ContentMine / norma

Convert XML/SVG/PDF into normalised, sectioned, scholarly HTML
Apache License 2.0
36 stars 21 forks source link

Can norma convert from fulltext.html to scholarly.html? #23

Open robintw opened 8 years ago

robintw commented 8 years ago

I've been using norma quite effectively with an OA journal that provides nice fulltext.xml files for each of its articles.

However, I'm now trying to work with a non-OA journal which doesn't provide XML files, and so I've just got a fulltext.html file and a fulltext.pdf file.

I haven't managed to find a proper list/description of the transforms that can be used with norma (maybe I haven't looked in the right place), but is there any transform that will help me convert me HTML or PDF to scholarly.html files?

petermr commented 8 years ago

Thanks Robin for interest and perseverance. YES, we can usually convert from HTML to scholarly html. See: http://discuss.contentmine.org/t/overall-architecture/142/2 (slide 8/9). The "HTML" created by publishers is hugely variable. Some is excellent semantic XHTML (balanced tags), some is reasonably conformant HTML5. We can use standard tools to convert both of these happily and they are in the norma transforms. The problem is with

(a) HTML + JS. Some "HTML" is mainly JS which loads pages dynamically. So we have to use a headless browser , often recursively. The "DOM" that results is not an XHTML Dom but may be tractable. (b) really bad HTML. We have found smart quotes instead of quote, for example. meaningless namespaces, etc.

**DATA PROVIDED**
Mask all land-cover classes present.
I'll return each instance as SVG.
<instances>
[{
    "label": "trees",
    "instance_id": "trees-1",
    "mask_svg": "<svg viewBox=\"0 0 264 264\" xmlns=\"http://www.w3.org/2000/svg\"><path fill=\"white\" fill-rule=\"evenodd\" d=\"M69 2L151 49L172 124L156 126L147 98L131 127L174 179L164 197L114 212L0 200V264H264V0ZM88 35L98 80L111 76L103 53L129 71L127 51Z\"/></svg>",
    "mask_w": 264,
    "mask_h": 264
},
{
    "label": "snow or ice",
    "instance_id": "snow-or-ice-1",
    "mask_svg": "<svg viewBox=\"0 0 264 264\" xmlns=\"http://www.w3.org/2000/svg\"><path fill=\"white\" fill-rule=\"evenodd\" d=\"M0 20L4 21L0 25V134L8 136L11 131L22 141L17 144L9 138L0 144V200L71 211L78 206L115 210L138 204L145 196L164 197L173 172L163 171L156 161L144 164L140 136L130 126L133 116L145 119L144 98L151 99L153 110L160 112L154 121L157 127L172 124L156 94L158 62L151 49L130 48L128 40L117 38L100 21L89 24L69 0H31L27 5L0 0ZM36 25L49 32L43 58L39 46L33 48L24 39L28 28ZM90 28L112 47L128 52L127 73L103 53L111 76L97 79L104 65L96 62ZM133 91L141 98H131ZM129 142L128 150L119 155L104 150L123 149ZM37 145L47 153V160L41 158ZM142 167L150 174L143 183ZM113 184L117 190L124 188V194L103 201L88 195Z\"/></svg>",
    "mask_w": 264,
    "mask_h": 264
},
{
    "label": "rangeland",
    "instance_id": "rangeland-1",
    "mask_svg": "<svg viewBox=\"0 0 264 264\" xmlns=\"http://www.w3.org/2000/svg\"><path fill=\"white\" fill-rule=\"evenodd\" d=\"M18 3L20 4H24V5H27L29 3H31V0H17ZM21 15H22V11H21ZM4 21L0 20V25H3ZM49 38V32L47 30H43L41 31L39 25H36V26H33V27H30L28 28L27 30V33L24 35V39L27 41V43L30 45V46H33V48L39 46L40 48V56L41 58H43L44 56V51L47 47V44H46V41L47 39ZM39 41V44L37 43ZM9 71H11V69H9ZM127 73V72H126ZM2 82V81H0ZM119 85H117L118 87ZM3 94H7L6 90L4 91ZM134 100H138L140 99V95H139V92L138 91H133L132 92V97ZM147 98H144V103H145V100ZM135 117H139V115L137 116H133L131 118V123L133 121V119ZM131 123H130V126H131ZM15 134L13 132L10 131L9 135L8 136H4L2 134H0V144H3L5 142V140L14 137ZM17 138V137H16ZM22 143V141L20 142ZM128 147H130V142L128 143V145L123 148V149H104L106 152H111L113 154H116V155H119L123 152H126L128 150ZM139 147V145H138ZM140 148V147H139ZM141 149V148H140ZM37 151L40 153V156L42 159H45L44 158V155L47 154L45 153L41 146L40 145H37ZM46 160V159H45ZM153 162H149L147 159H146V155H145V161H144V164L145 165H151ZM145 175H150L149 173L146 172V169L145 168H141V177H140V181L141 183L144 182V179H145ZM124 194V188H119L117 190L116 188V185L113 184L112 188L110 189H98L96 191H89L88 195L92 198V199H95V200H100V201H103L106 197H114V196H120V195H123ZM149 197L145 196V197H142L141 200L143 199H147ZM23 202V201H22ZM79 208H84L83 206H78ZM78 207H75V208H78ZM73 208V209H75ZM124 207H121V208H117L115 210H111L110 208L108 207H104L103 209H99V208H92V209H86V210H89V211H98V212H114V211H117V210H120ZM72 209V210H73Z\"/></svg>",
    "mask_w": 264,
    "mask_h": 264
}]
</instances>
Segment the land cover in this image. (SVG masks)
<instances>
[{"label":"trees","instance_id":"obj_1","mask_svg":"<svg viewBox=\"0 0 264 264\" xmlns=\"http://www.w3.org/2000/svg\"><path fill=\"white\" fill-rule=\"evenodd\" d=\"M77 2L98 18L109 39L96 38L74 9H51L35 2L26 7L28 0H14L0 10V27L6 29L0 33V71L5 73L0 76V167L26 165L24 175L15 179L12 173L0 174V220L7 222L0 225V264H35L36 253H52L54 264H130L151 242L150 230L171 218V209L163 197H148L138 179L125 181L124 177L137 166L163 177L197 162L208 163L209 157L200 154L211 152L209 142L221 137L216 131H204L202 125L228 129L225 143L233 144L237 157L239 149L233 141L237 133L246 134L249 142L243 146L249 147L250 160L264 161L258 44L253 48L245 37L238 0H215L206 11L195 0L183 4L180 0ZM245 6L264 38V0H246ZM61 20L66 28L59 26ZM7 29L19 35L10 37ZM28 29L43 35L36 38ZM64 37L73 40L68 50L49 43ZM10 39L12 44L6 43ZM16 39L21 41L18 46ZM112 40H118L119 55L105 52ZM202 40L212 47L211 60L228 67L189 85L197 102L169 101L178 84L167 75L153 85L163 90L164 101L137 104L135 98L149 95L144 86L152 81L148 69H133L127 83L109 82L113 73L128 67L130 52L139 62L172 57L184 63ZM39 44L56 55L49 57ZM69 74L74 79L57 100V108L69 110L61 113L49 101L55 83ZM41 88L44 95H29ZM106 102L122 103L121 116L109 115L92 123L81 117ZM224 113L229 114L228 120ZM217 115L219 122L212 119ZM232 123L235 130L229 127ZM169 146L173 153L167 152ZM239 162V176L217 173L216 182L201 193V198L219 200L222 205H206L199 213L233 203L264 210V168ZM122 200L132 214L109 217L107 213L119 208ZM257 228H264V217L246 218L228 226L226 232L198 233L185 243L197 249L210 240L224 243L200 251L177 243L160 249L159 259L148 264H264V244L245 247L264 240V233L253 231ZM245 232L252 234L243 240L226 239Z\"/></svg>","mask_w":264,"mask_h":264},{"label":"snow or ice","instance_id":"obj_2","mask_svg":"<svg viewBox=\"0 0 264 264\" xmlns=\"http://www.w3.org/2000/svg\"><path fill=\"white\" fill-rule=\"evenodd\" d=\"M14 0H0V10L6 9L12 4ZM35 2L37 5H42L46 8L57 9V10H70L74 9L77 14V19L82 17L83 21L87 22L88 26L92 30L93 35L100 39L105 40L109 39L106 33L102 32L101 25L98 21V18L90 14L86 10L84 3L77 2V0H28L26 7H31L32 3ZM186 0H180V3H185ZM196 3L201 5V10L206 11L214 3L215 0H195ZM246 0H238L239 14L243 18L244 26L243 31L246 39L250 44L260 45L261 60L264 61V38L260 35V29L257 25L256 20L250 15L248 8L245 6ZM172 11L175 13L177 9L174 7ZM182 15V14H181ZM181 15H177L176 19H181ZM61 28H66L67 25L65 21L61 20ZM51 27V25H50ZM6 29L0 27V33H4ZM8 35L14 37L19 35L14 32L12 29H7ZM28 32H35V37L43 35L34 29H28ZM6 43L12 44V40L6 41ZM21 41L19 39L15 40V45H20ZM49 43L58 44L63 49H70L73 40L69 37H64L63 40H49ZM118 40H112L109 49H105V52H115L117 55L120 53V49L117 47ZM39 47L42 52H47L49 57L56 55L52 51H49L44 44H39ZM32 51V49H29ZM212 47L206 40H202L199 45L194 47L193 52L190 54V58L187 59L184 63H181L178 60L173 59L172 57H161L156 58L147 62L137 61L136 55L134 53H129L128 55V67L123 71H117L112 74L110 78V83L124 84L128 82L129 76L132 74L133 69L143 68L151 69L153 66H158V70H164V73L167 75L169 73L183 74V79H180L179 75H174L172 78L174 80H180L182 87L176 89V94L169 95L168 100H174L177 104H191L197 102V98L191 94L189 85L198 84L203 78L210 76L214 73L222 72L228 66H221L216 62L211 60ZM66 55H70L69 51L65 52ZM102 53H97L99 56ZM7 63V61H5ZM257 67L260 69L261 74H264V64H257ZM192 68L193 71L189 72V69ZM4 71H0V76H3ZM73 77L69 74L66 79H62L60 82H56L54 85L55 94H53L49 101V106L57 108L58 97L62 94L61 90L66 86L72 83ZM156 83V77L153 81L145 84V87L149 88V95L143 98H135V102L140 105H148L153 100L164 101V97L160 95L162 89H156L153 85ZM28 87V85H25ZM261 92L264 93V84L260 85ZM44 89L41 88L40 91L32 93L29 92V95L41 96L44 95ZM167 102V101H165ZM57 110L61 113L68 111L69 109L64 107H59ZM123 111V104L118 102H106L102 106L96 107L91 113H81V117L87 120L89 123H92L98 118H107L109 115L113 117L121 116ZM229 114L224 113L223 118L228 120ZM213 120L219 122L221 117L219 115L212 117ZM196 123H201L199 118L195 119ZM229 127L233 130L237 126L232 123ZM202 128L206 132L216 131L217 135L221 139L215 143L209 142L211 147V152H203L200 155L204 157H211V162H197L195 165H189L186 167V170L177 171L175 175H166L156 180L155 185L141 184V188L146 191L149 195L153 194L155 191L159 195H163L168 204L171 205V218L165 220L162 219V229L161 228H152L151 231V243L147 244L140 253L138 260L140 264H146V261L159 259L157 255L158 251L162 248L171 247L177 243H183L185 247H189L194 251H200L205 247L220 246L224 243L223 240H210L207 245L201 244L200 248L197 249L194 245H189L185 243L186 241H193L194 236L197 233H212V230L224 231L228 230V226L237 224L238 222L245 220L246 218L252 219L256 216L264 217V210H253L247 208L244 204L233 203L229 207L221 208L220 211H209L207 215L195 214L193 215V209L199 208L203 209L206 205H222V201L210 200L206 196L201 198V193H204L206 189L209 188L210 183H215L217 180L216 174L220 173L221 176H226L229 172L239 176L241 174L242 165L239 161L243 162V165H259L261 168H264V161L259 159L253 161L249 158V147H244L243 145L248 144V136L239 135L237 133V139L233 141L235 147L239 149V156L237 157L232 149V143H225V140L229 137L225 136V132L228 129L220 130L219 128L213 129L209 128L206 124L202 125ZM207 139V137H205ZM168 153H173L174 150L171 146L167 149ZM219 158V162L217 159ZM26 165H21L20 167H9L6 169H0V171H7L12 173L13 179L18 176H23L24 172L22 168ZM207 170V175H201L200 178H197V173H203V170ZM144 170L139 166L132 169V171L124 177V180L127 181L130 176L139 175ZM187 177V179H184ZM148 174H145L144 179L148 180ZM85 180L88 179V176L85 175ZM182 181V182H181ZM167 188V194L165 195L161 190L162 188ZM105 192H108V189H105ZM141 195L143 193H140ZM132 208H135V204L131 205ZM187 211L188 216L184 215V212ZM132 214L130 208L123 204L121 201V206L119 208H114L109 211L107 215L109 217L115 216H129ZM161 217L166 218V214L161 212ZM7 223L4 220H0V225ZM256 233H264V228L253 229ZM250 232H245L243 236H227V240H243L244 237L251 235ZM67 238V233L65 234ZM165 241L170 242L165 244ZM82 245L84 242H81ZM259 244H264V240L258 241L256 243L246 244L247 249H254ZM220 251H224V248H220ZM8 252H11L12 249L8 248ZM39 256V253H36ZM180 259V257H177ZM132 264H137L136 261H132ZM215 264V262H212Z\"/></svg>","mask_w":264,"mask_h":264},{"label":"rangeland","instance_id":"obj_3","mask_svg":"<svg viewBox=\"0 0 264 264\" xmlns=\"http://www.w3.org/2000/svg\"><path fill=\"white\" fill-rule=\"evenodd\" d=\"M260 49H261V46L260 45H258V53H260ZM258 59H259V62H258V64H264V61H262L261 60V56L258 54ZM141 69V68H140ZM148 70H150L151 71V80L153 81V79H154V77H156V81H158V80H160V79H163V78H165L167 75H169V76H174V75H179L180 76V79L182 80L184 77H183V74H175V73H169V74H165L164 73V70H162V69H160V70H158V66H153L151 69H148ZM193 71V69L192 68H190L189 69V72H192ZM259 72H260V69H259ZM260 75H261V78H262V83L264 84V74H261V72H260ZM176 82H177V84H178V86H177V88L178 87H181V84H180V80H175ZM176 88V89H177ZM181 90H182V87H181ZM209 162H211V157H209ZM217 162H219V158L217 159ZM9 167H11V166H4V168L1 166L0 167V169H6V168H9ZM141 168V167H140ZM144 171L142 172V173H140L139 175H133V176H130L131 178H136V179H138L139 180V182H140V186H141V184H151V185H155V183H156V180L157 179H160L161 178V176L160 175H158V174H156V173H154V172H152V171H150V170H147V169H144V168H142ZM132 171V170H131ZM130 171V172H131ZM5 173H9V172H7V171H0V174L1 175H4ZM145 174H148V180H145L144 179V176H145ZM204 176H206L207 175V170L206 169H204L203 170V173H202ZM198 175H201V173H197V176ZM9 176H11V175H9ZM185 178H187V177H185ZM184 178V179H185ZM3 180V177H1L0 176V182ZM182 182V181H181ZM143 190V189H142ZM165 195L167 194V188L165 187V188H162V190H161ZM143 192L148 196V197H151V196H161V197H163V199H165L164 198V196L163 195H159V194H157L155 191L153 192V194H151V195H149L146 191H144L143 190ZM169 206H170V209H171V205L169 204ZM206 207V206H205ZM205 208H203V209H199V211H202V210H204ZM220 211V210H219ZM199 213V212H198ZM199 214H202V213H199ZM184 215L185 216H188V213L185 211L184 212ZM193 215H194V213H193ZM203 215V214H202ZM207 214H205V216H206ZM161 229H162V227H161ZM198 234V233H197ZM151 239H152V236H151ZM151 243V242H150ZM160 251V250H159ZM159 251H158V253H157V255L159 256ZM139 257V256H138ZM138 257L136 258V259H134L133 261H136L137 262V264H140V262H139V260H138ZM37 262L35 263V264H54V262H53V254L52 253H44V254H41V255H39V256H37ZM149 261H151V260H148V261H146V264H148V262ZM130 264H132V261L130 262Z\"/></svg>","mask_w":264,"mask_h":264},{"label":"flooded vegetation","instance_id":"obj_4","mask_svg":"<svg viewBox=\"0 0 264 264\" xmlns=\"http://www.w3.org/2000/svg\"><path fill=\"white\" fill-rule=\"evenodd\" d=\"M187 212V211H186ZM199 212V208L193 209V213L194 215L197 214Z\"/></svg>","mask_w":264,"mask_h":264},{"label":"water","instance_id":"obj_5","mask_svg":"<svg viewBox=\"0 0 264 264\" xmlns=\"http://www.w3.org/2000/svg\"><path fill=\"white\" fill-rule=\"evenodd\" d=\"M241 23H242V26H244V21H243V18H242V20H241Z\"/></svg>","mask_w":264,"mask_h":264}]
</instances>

**ACTIONS TO TAKE**
1. Decide whether each statement below agrees with the norma forum thread. Answer yes or no for each, and quote the words of the thread that settle it.
(a) The non-OA journal robintw now works with supplies fulltext.xml files.
(b) petermr says HTML can usually be converted to scholarly html.
(c) petermr reports finding smart quotes in place of quotes in bad HTML.
2. How many lines of the listing contain the string "cover"? Give only the number.

**RESULTS IN ORDER**
1.
(a) No: "a non-OA journal which doesn't provide XML files"
(b) Yes: "YES, we can usually convert from HTML to scholarly html."
(c) Yes: "We have found smart quotes instead of quote"

2. 2